[Problem description] Put the lines of all the rows below into a Markdown table with two columns, "No." for a running number and "Line" for the line itself, and skip any blank lines. Leave the pictures out of the table.

Stored items from a collection:
_ _ _ _
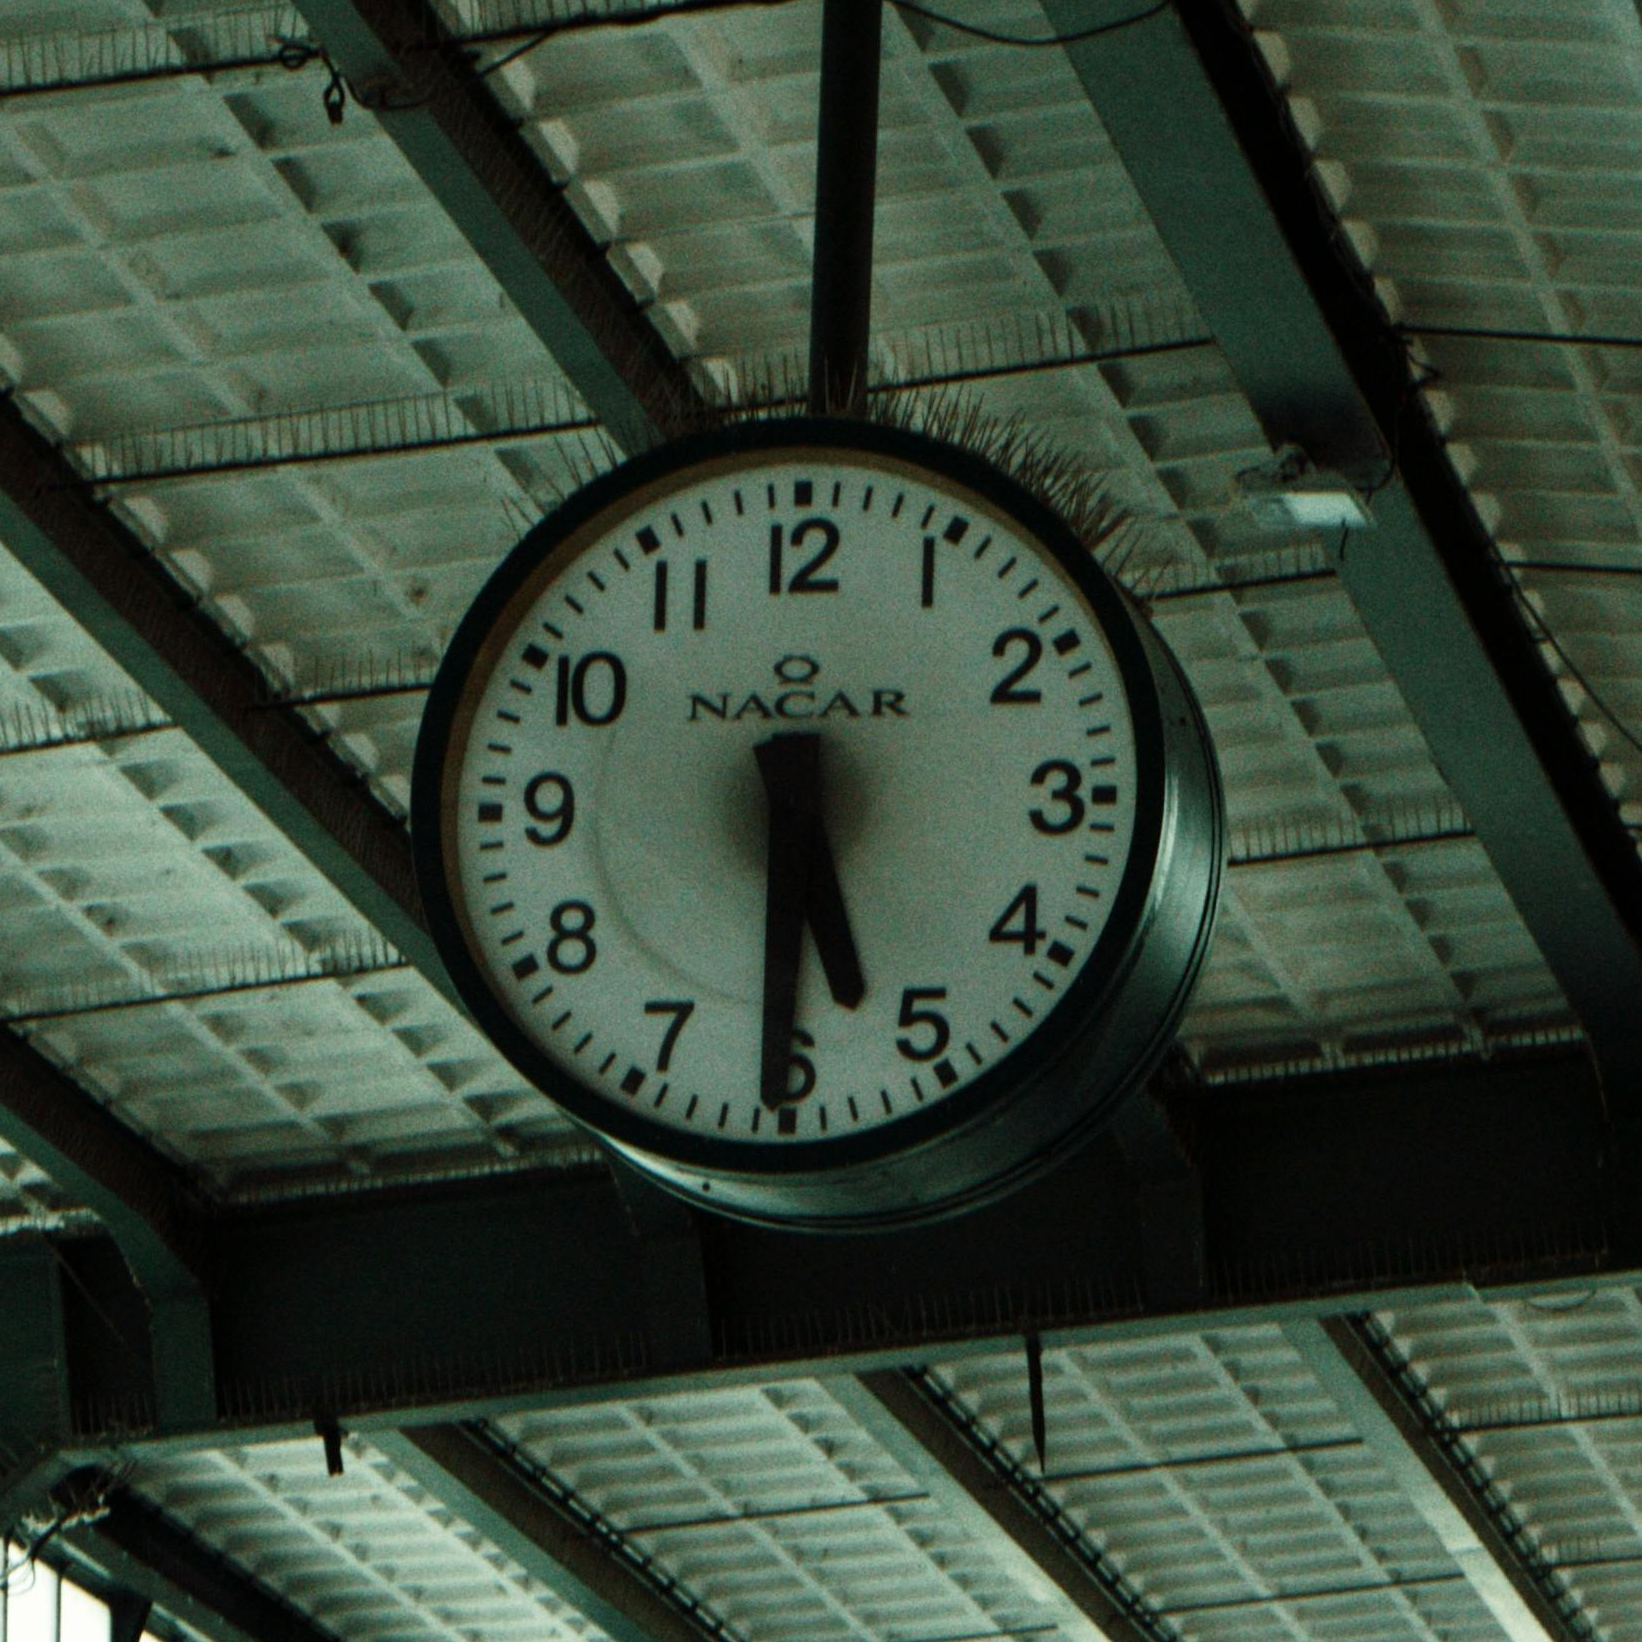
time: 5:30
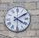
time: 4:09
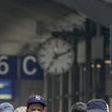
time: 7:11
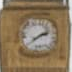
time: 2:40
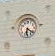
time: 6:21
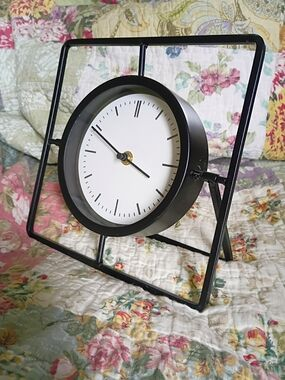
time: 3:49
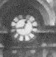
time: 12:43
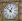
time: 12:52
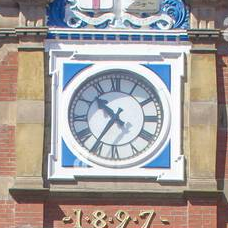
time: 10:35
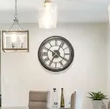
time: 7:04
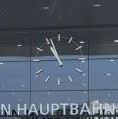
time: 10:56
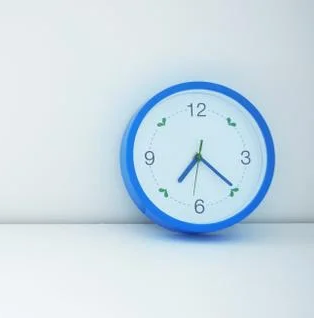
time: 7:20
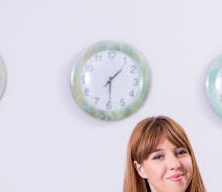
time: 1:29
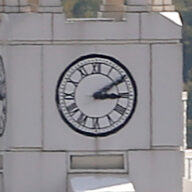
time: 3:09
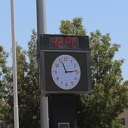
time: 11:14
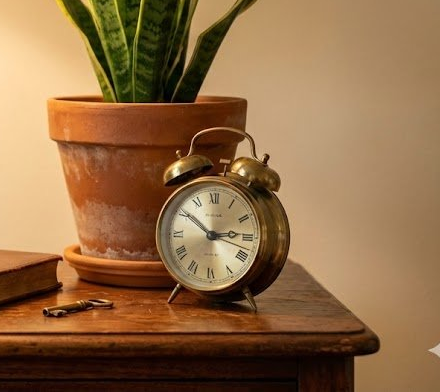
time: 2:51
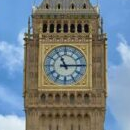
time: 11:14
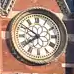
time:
_ _ _ _
[Response]
| No. | Line |
|---|---|
| 1 | time: 5:30 |
| 2 | time: 4:09 |
| 3 | time: 7:11 |
| 4 | time: 2:40 |
| 5 | time: 6:21 |
| 6 | time: 3:49 |
| 7 | time: 12:43 |
| 8 | time: 12:52 |
| 9 | time: 10:35 |
| 10 | time: 7:04 |
| 11 | time: 10:56 |
| 12 | time: 7:20 |
| 13 | time: 1:29 |
| 14 | time: 3:09 |
| 15 | time: 11:14 |
| 16 | time: 2:51 |
| 17 | time: 11:14 |
| 18 | time: |